Debates about whether the foetus is a person with inalienable human rights is language and thought foreign to the New Testament. Focusing on practical arguments against, and negative implications of, abortion fails to ‘think Christianly’ about the issue.
For example, arguments about the high level of safety for giving birth in Ireland, the negative impact on the life-saving ethos of the Irish health system, the traumatic impact on many women, how abortion favours men, possible gender selection and abortion as a form of euthanasia could be made (and are) by those with absolutely no Christian commitment.
Don’t get me wrong. Many of these are good arguments in their own right. But they are political and pragmatic arguments that fit the norms of secular pluralism. If this is the primary language Christians have for opposing abortion, then we are failing to be salt and light to the world.
For what is the church but a community of disciples called to witness to the good news of Jesus Christ, the risen Lord? Our thinking and practice for all of life is to be shaped by this story above all others. To use political and pragmatic arguments against abortion is to fail to articulate who we truly are and what we believe.
At the risk of getting side-tracked, there are, I think, at least three reasons Christian opposition to abortion tends to be framed in the language of secular pluralism. Feel welcome to add your thoughts on comments on others
i) We hope that we will get a better hearing from those in power if ‘religious’ ideas and language are avoided. In other words, we play the political game on its own terms.
ii) We have deep (perhaps explicit, perhaps unconscious) assumptions that society should and can be shaped by ‘Christian values’ and that it is our job to ‘save’ or ‘transform’ Irish society. Our focus is outward, on seeking to influence and shape the public sphere. There tends to be a blurring of distinction between the church and the world.
iii) A more negative one – we don’t actually believe what we say we believe.

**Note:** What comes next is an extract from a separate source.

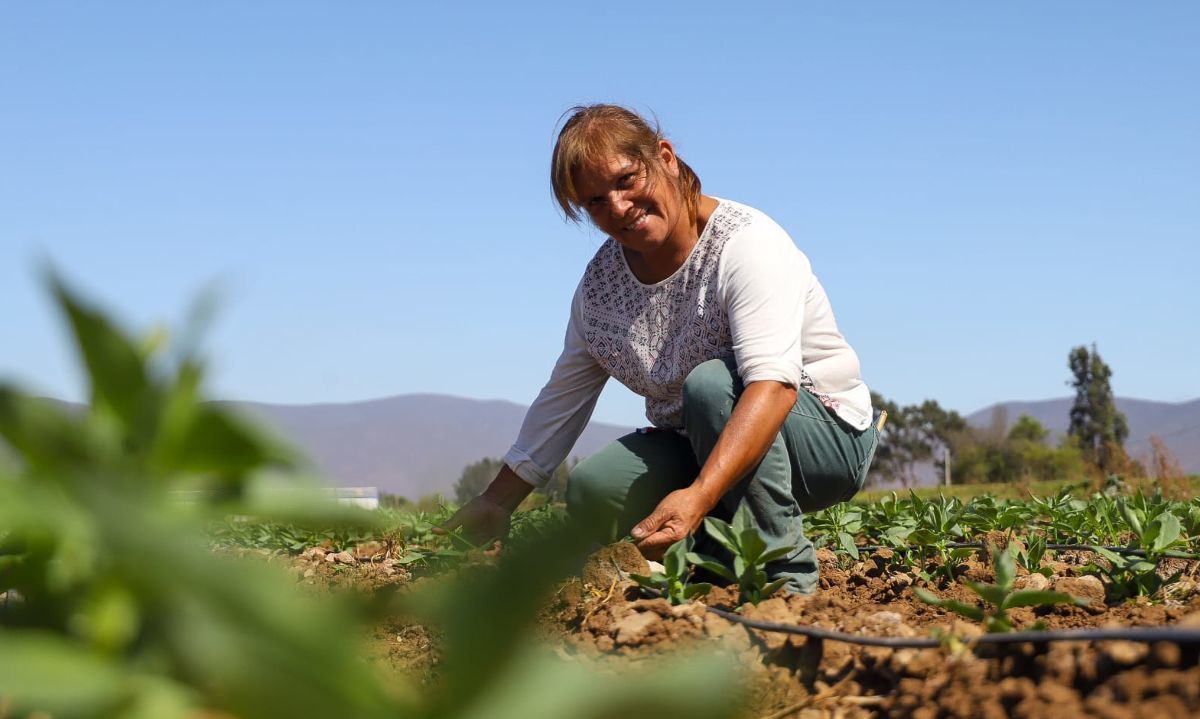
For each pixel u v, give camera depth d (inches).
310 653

When push comes to shove, it is in politics and power that we trust to bring justice and hope, not the foolishness of a crucified Messiah. We put all our hopes and energy and money and time in the political process.
So, following Richard Hays and others, when it comes to abortion I’m suggesting that our language needs first and foremost to be that which is forming the thought and practice of the Christian church as an alternative kingdom community in the world.
Hays puts it this way
“Regardless of what others may do or think, regardless of what the law allows, how shall we as people who belong to Jesus Christ live faithfully under the gospel with regard to our treatment of the issues of pregnancy, abortion and childbearing?” (445)
To begin to answer those questions we need to think biblically and theologically for this is the language of the people of God (next post).
But notice how this also shifts the focus of the discussion.
Rather than ‘by-passing’ the Bible and theology and jumping straight to the politics of the world, we first must do business with what Scripture says – and does not say. And we need to listen hard what the issue of abortion says to us – to the Christian community. In other words, abortion is not an issue ‘out there’ which we sit ‘above’ in moral purity, it is one which will challenge our practice and priorities.
It is one thing to be against something, but a deeper challenge is how can the church embody a life-giving alternative vision of a world without abortion?